Saved entries
....

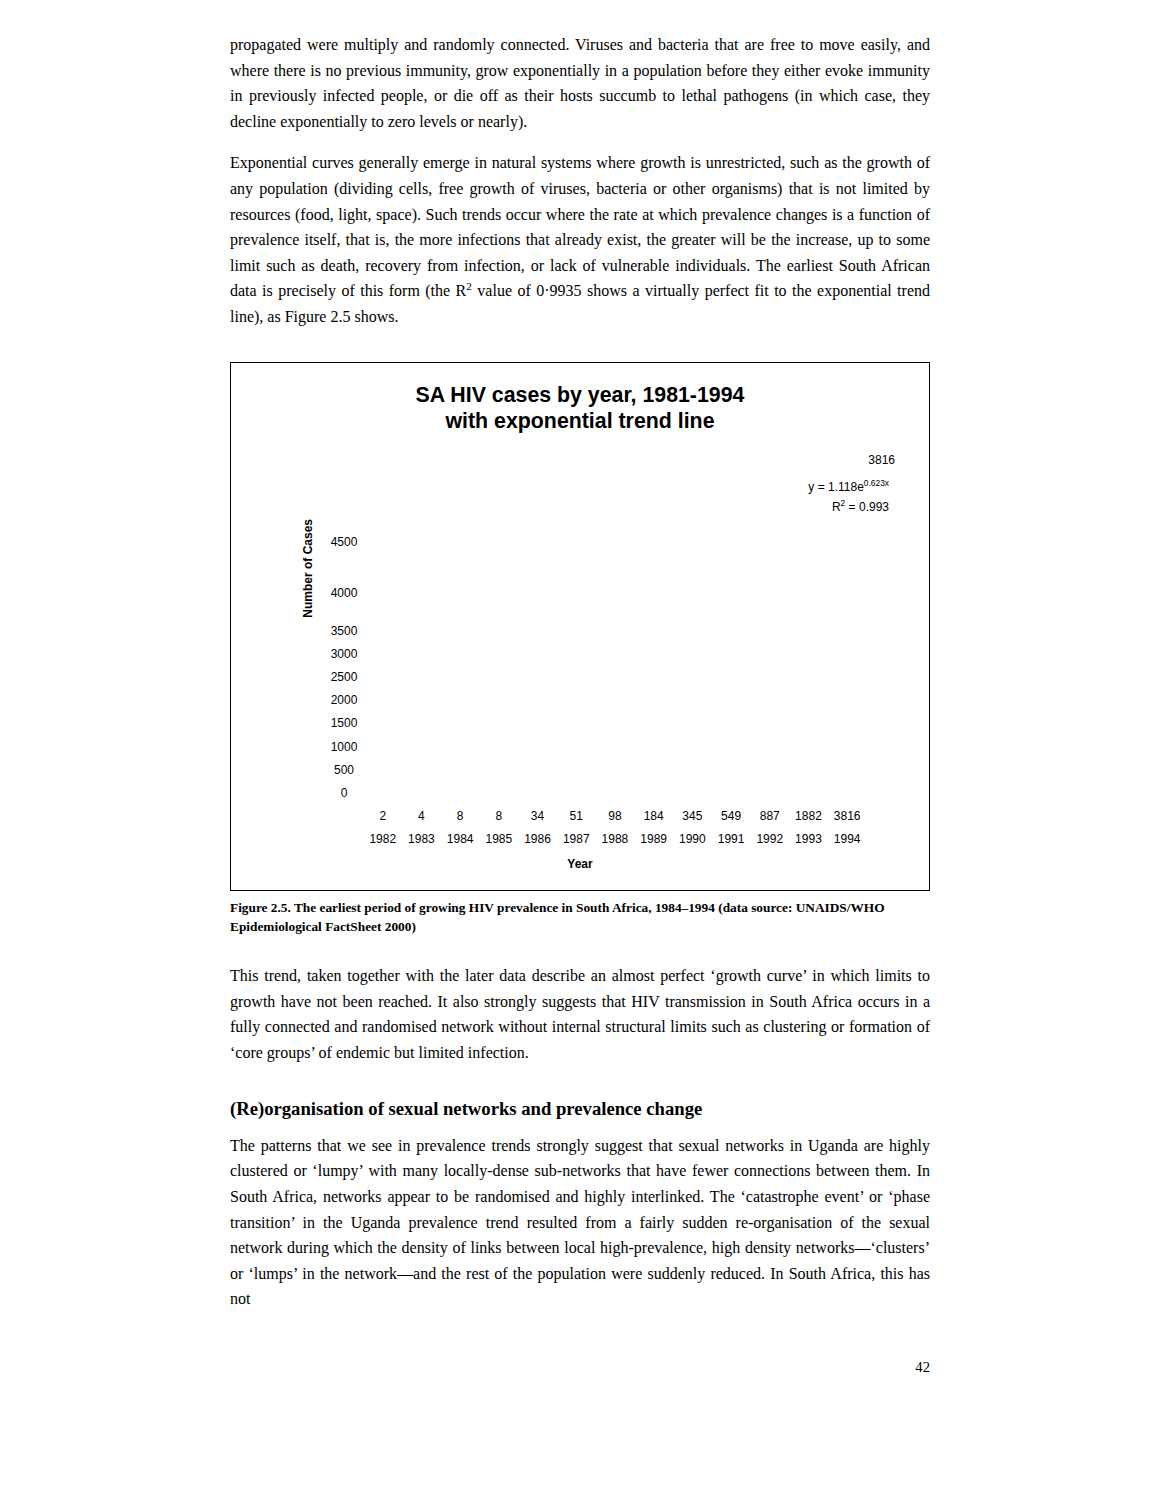propagated were multiply and randomly connected. Viruses and bacteria that are free to move easily, and where there is no previous immunity, grow exponentially in a population before they either evoke immunity in previously infected people, or die off as their hosts succumb to lethal pathogens (in which case, they decline exponentially to zero levels or nearly).
Exponential curves generally emerge in natural systems where growth is unrestricted, such as the growth of any population (dividing cells, free growth of viruses, bacteria or other organisms) that is not limited by resources (food, light, space). Such trends occur where the rate at which prevalence changes is a function of prevalence itself, that is, the more infections that already exist, the greater will be the increase, up to some limit such as death, recovery from infection, or lack of vulnerable individuals. The earliest South African data is precisely of this form (the R2 value of 0·9935 shows a virtually perfect fit to the exponential trend line), as Figure 2.5 shows.
SA HIV cases by year, 1981-1994
with exponential trend line
3816
y = 1.118e0.623x
R2 = 0.993
| Number of Cases | 4500 | |
| 4000 | |
| | 3500 | |
| | 3000 | |
| | 2500 | |
| | 2000 | |
| | 1500 | |
| | 1000 | |
| | 500 | |
| | 0 | |
| | | 2 | 4 | 8 | 8 | 34 | 51 | 98 | 184 | 345 | 549 | 887 | 1882 | 3816 |
| | | 1982 | 1983 | 1984 | 1985 | 1986 | 1987 | 1988 | 1989 | 1990 | 1991 | 1992 | 1993 | 1994 |
Year
Figure 2.5. The earliest period of growing HIV prevalence in South Africa, 1984–1994 (data source: UNAIDS/WHO Epidemiological FactSheet 2000)
This trend, taken together with the later data describe an almost perfect ‘growth curve’ in which limits to growth have not been reached. It also strongly suggests that HIV transmission in South Africa occurs in a fully connected and randomised network without internal structural limits such as clustering or formation of ‘core groups’ of endemic but limited infection.
(Re)organisation of sexual networks and prevalence change
The patterns that we see in prevalence trends strongly suggest that sexual networks in Uganda are highly clustered or ‘lumpy’ with many locally-dense sub-networks that have fewer connections between them. In South Africa, networks appear to be randomised and highly interlinked. The ‘catastrophe event’ or ‘phase transition’ in the Uganda prevalence trend resulted from a fairly sudden re-organisation of the sexual network during which the density of links between local high-prevalence, high density networks—‘clusters’ or ‘lumps’ in the network—and the rest of the population were suddenly reduced. In South Africa, this has not
42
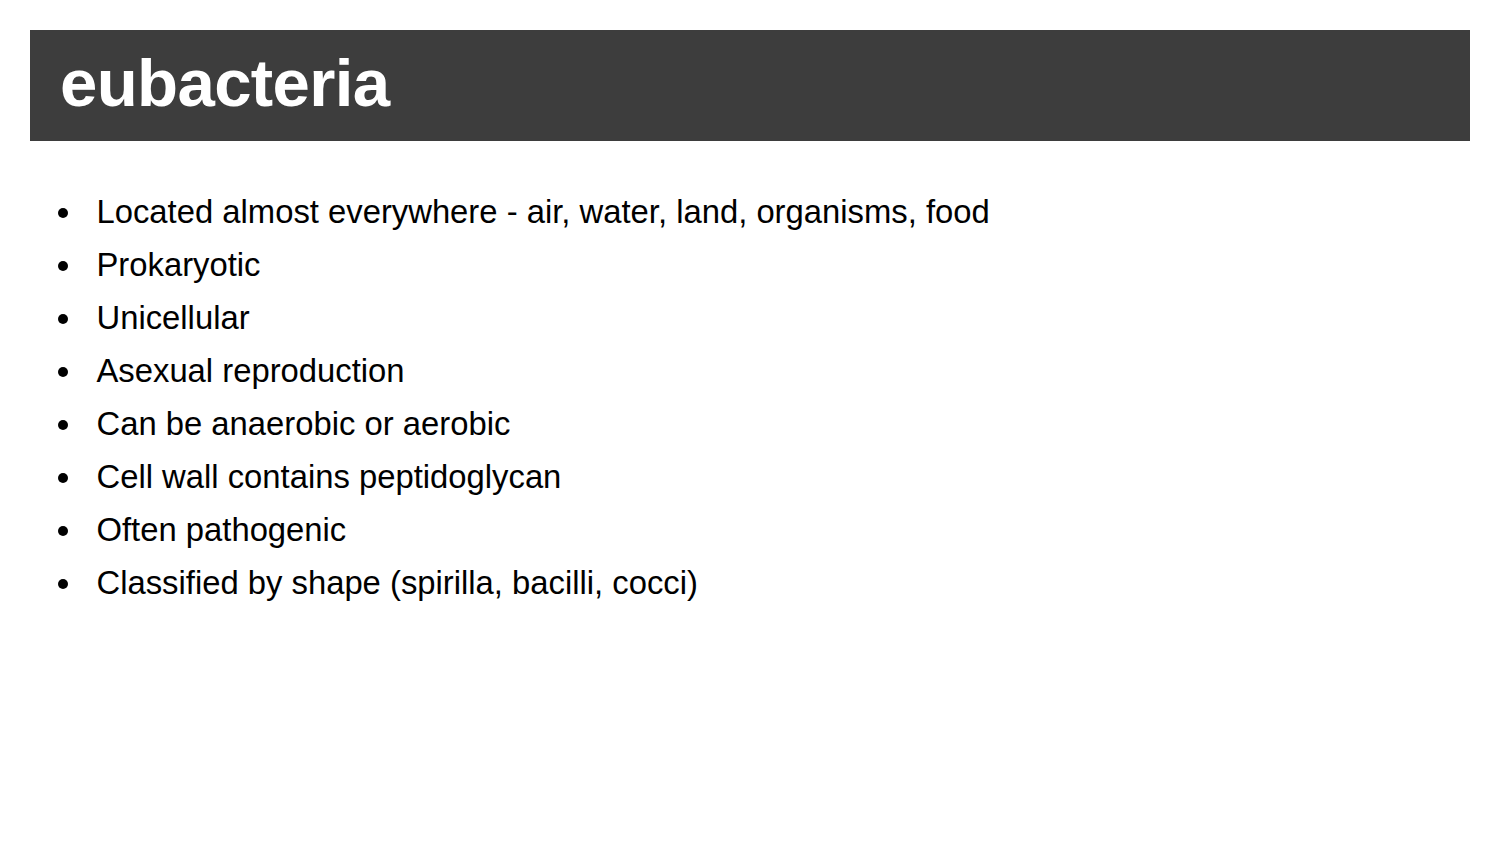eubacteria
Located almost everywhere - air, water, land, organisms, food
Prokaryotic
Unicellular
Asexual reproduction
Can be anaerobic or aerobic
Cell wall contains peptidoglycan
Often pathogenic
Classified by shape (spirilla, bacilli, cocci)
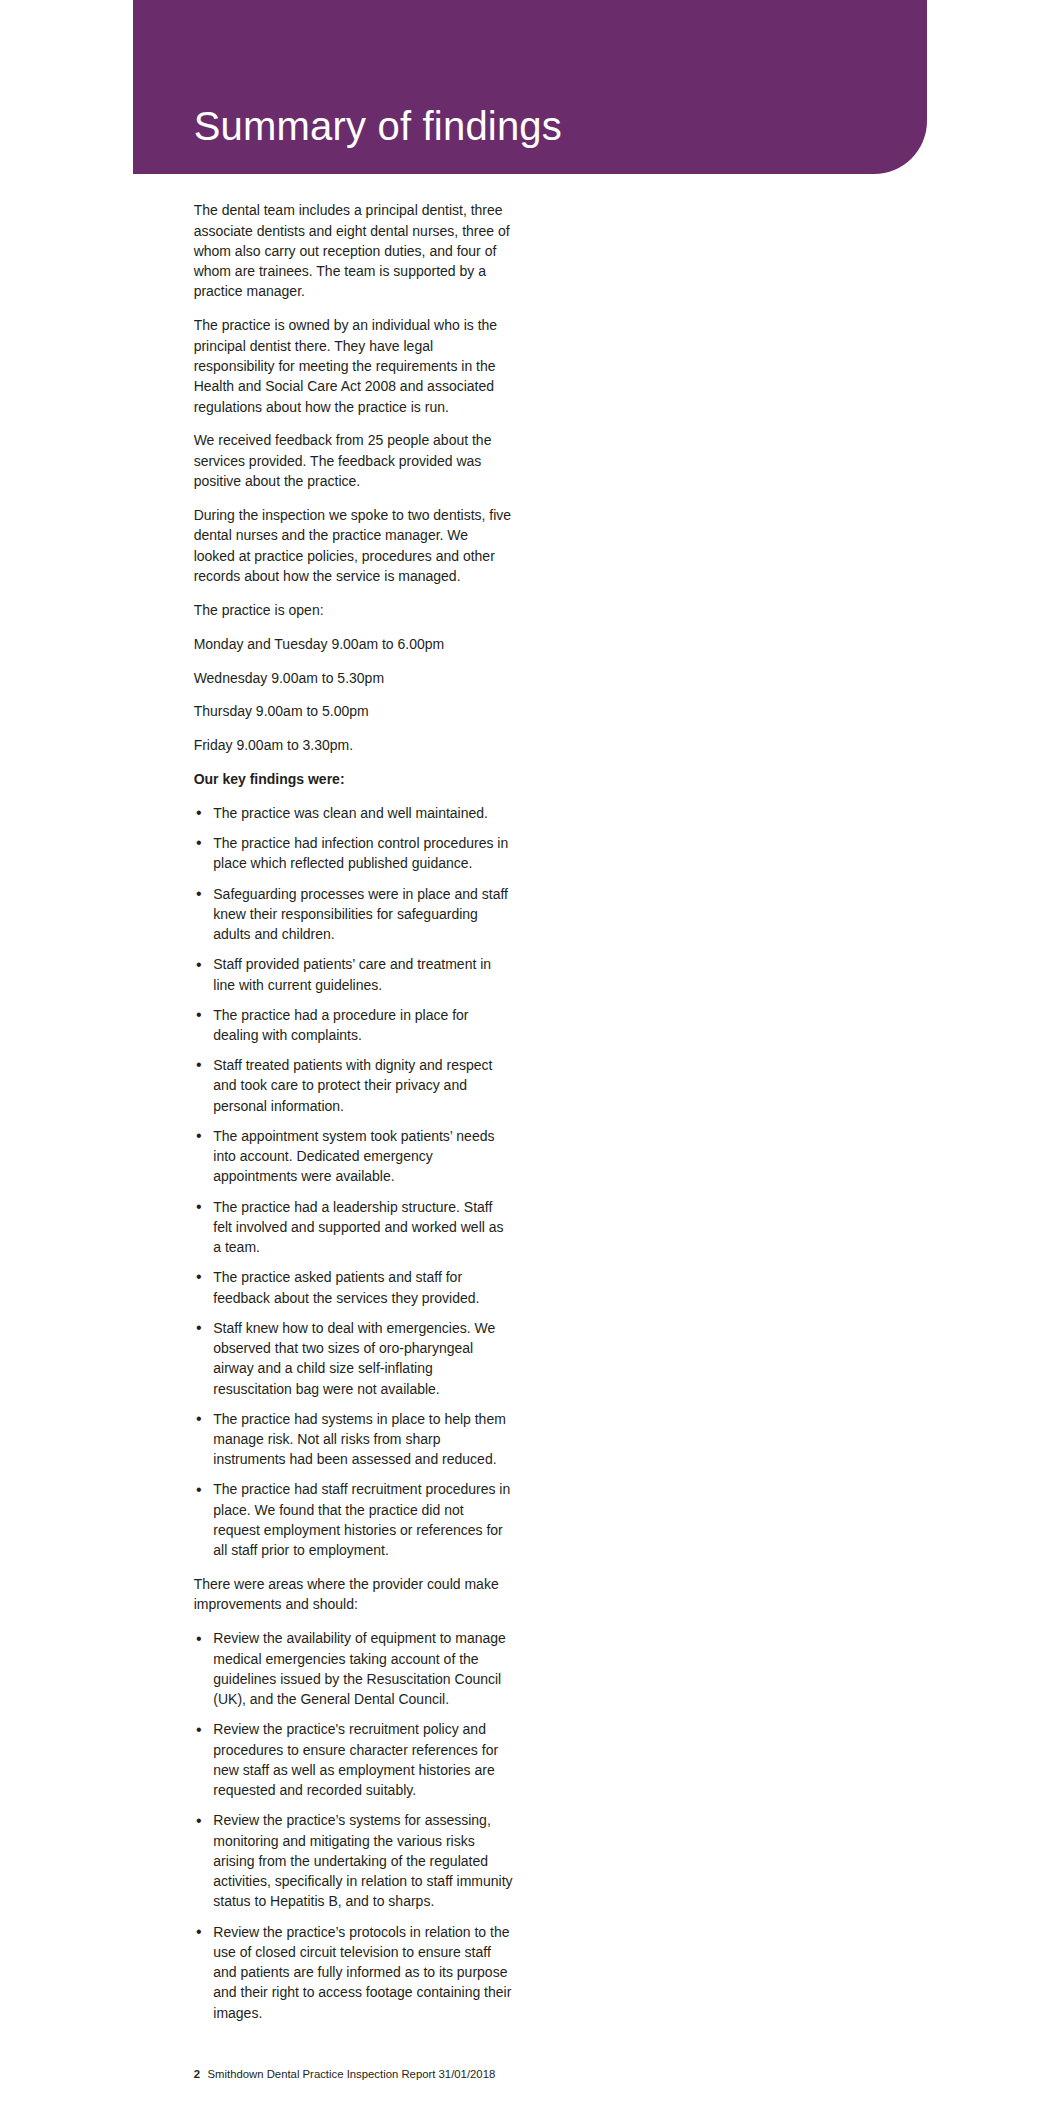Summary of findings
The dental team includes a principal dentist, three associate dentists and eight dental nurses, three of whom also carry out reception duties, and four of whom are trainees. The team is supported by a practice manager.
The practice is owned by an individual who is the principal dentist there. They have legal responsibility for meeting the requirements in the Health and Social Care Act 2008 and associated regulations about how the practice is run.
We received feedback from 25 people about the services provided. The feedback provided was positive about the practice.
During the inspection we spoke to two dentists, five dental nurses and the practice manager. We looked at practice policies, procedures and other records about how the service is managed.
The practice is open:
Monday and Tuesday 9.00am to 6.00pm
Wednesday 9.00am to 5.30pm
Thursday 9.00am to 5.00pm
Friday 9.00am to 3.30pm.
Our key findings were:
The practice was clean and well maintained.
The practice had infection control procedures in place which reflected published guidance.
Safeguarding processes were in place and staff knew their responsibilities for safeguarding adults and children.
Staff provided patients’ care and treatment in line with current guidelines.
The practice had a procedure in place for dealing with complaints.
Staff treated patients with dignity and respect and took care to protect their privacy and personal information.
The appointment system took patients’ needs into account. Dedicated emergency appointments were available.
The practice had a leadership structure. Staff felt involved and supported and worked well as a team.
The practice asked patients and staff for feedback about the services they provided.
Staff knew how to deal with emergencies. We observed that two sizes of oro-pharyngeal airway and a child size self-inflating resuscitation bag were not available.
The practice had systems in place to help them manage risk. Not all risks from sharp instruments had been assessed and reduced.
The practice had staff recruitment procedures in place. We found that the practice did not request employment histories or references for all staff prior to employment.
There were areas where the provider could make improvements and should:
Review the availability of equipment to manage medical emergencies taking account of the guidelines issued by the Resuscitation Council (UK), and the General Dental Council.
Review the practice's recruitment policy and procedures to ensure character references for new staff as well as employment histories are requested and recorded suitably.
Review the practice’s systems for assessing, monitoring and mitigating the various risks arising from the undertaking of the regulated activities, specifically in relation to staff immunity status to Hepatitis B, and to sharps.
Review the practice’s protocols in relation to the use of closed circuit television to ensure staff and patients are fully informed as to its purpose and their right to access footage containing their images.
2 Smithdown Dental Practice Inspection Report 31/01/2018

....

WHAT YOU SHOULD DO — All lines in the data that contain the word "trend" should be copied.

OUTPUT FOR THIS EXERCISE —
Exponential curves generally emerge in natural systems where growth is unrestricted, such as the growth of any population (dividing cells, free growth of viruses, bacteria or other organisms) that is not limited by resources (food, light, space). Such trends occur where the rate at which prevalence changes is a function of prevalence itself, that is, the more infections that already exist, the greater will be the increase, up to some limit such as death, recovery from infection, or lack of vulnerable individuals. The earliest South African data is precisely of this form (the R2 value of 0·9935 shows a virtually perfect fit to the exponential trend line), as Figure 2.5 shows.
with exponential trend line
This trend, taken together with the later data describe an almost perfect ‘growth curve’ in which limits to growth have not been reached. It also strongly suggests that HIV transmission in South Africa occurs in a fully connected and randomised network without internal structural limits such as clustering or formation of ‘core groups’ of endemic but limited infection.
The patterns that we see in prevalence trends strongly suggest that sexual networks in Uganda are highly clustered or ‘lumpy’ with many locally-dense sub-networks that have fewer connections between them. In South Africa, networks appear to be randomised and highly interlinked. The ‘catastrophe event’ or ‘phase transition’ in the Uganda prevalence trend resulted from a fairly sudden re-organisation of the sexual network during which the density of links between local high-prevalence, high density networks—‘clusters’ or ‘lumps’ in the network—and the rest of the population were suddenly reduced. In South Africa, this has not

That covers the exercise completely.